Up Next! On Live TV! A Battle Over … Health Care?

February 22nd, 2010 by AFF

When he jousts with Congressional Republicans over health care policy during a televised meeting on Thursday, President Obama will seek to portray his adversaries as sharing many of the broad goals of his legislation and also strive to unify Congressional Democrats to press ahead and adopt a bill, senior White House officials and leading Democrats say.

But Mr. Obama, top White House advisers and Congressional leaders of both parties are under no illusion that the meeting will resolve more than a half-century of disagreements over health care policy. Instead, Democrats say, they hope the event will create a climate that helps revive their legislation in Congress and prove to the American public that they are willing to hear out Republicans and even adopt their ideas.

“We may not be able to resolve all the disagreements, but we ought to be able to thrash out areas of broad agreement,” said David Axelrod, Mr. Obama’s senior adviser. “The fact is, there are broad areas of agreement on elements of this, and hopefully that will become apparent here.”

Mr. Axelrod added, “Sitting side by side working through these issues is better than not sitting side by side and dealing with distortions.”

• Given data
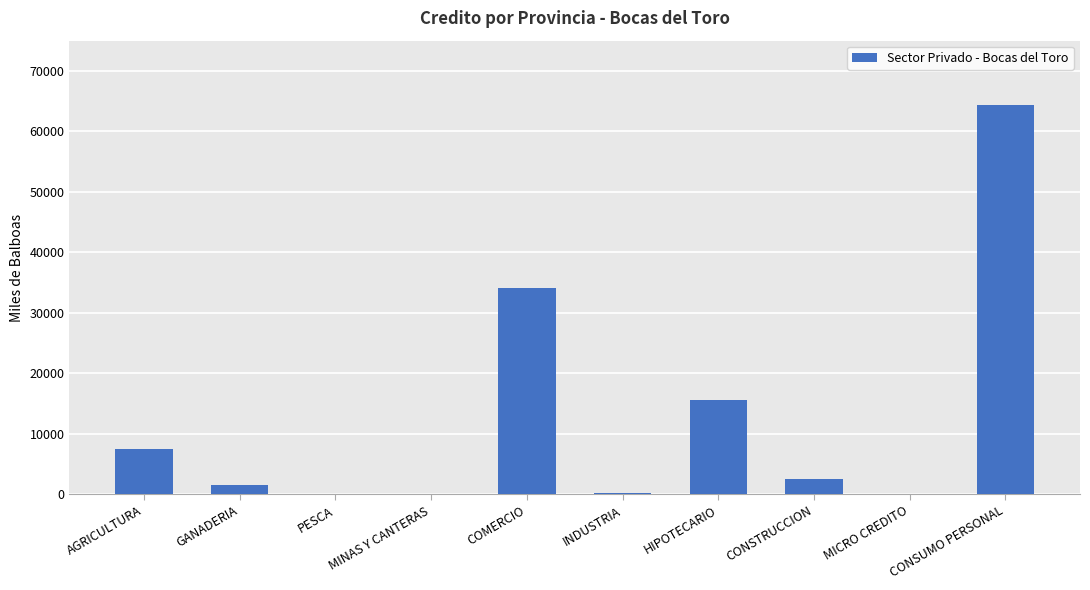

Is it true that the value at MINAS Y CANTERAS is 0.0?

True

---

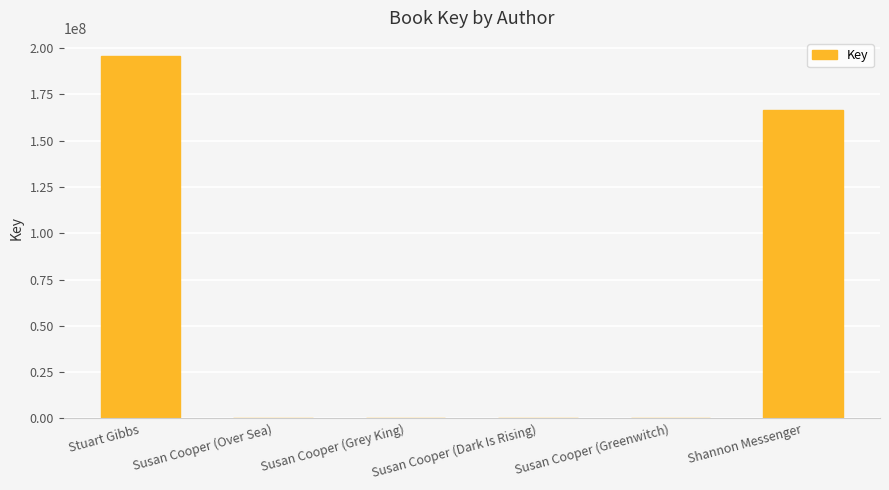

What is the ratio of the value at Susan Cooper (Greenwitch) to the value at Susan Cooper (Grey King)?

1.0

• Questions
[1] Reproduce the stretch of the health care article from "Up Next! On" through "adopt their ideas.".
[2] In the health care article, what position does David Axelrod hold?
[3] List each sentence that the health care article quotes David Axelrod as saying.
The data play no part in this exercise.

• Per-task answers
[1]
Up Next! On Live TV! A Battle Over … Health Care?

February 22nd, 2010 by AFF

When he jousts with Congressional Republicans over health care policy during a televised meeting on Thursday, President Obama will seek to portray his adversaries as sharing many of the broad goals of his legislation and also strive to unify Congressional Democrats to press ahead and adopt a bill, senior White House officials and leading Democrats say.

But Mr. Obama, top White House advisers and Congressional leaders of both parties are under no illusion that the meeting will resolve more than a half-century of disagreements over health care policy. Instead, Democrats say, they hope the event will create a climate that helps revive their legislation in Congress and prove to the American public that they are willing to hear out Republicans and even adopt their ideas.

[2] He is Mr. Obama's senior adviser.

[3]
- "We may not be able to resolve all the disagreements, but we ought to be able to thrash out areas of broad agreement."
- "The fact is, there are broad areas of agreement on elements of this, and hopefully that will become apparent here."
- "Sitting side by side working through these issues is better than not sitting side by side and dealing with distortions."